■ **PROBLEM TO WORK ON**
Say how many lines of the listing below include "pixels". Write only that number.

■ **MATERIAL PROVIDED**
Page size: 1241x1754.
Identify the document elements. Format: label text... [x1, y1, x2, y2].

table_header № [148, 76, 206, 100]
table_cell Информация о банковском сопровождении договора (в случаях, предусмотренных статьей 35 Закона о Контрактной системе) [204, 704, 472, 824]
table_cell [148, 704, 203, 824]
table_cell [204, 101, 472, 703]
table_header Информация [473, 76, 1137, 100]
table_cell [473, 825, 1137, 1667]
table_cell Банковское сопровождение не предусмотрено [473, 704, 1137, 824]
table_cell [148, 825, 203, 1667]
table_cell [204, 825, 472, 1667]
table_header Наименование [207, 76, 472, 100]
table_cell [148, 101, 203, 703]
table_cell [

--

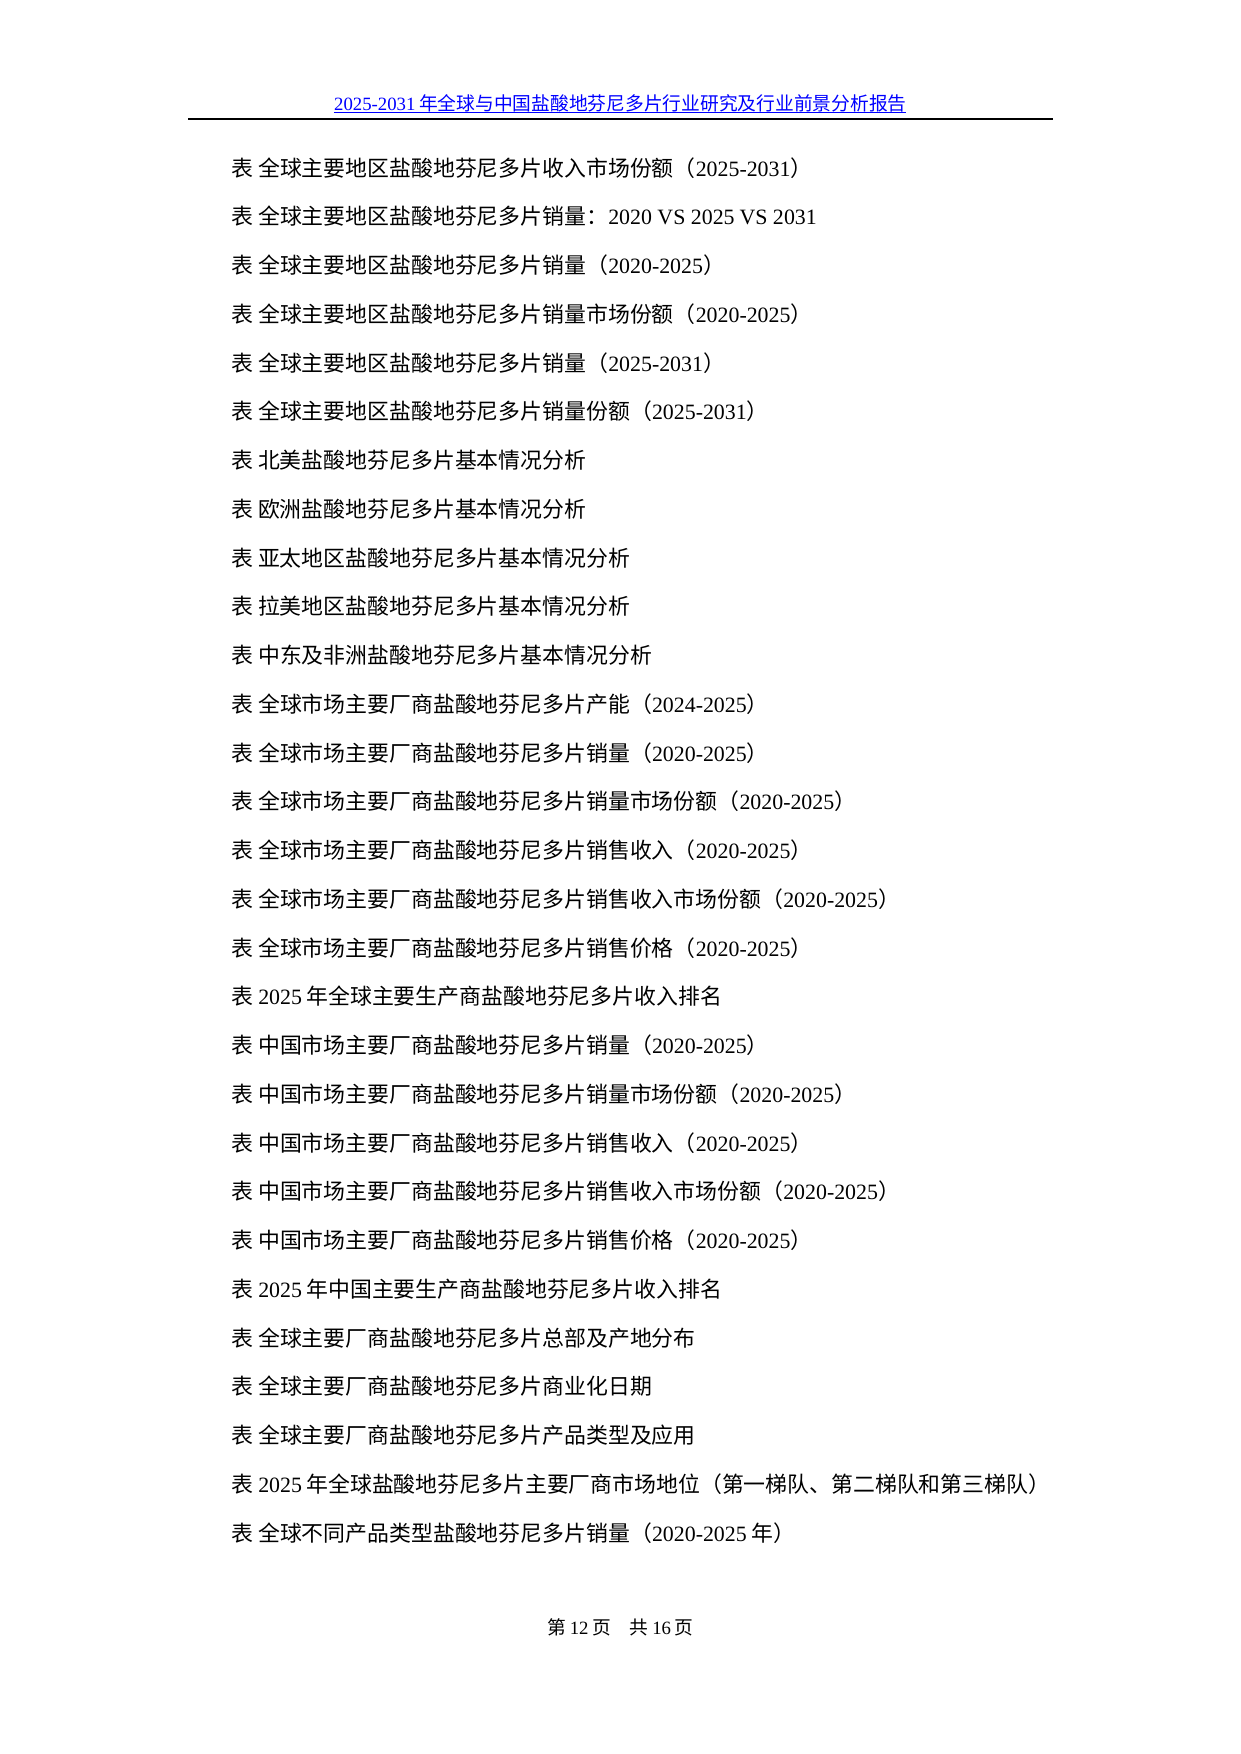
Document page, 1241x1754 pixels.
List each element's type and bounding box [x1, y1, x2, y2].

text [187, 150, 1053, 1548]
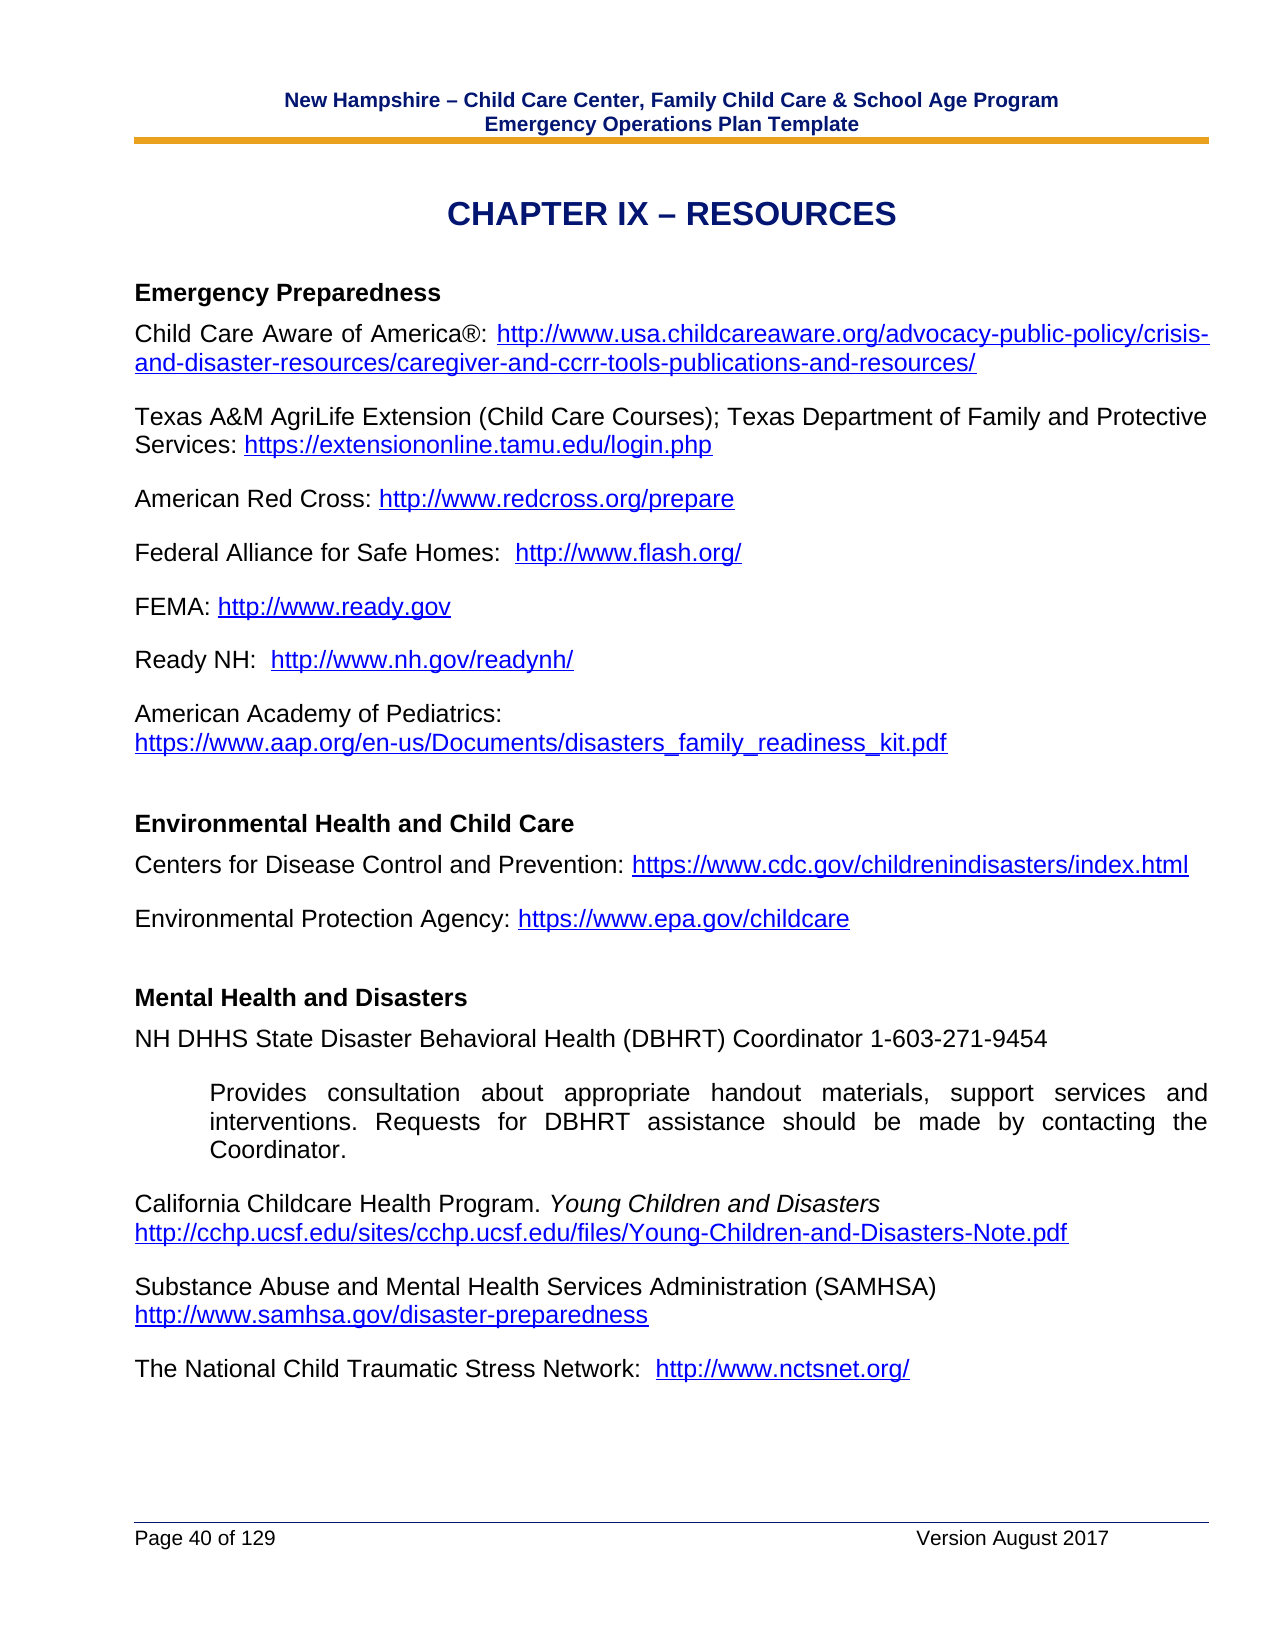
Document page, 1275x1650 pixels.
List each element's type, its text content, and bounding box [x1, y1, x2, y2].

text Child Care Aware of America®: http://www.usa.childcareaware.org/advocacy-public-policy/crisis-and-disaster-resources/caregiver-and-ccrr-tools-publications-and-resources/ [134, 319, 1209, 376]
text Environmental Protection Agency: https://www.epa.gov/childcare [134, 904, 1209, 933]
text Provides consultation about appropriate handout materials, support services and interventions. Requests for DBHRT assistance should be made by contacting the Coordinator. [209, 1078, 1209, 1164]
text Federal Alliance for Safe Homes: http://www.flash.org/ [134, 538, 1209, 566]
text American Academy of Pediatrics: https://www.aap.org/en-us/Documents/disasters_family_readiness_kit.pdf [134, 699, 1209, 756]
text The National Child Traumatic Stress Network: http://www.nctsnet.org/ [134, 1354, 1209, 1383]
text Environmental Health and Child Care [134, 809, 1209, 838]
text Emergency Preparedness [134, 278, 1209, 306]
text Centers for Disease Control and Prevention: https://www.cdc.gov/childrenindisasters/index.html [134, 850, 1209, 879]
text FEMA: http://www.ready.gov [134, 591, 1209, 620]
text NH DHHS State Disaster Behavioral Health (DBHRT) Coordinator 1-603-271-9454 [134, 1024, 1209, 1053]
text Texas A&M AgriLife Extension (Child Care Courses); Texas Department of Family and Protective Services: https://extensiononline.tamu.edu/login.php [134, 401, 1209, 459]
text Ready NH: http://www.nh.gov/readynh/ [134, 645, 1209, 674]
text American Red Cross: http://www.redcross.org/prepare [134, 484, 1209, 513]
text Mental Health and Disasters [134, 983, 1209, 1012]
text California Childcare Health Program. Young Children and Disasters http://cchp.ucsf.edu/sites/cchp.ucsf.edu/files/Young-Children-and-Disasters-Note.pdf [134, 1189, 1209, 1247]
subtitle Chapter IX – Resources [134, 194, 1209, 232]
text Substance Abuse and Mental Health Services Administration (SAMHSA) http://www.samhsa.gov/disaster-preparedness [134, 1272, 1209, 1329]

■ **SOLUTION FOR THIS TASK**
2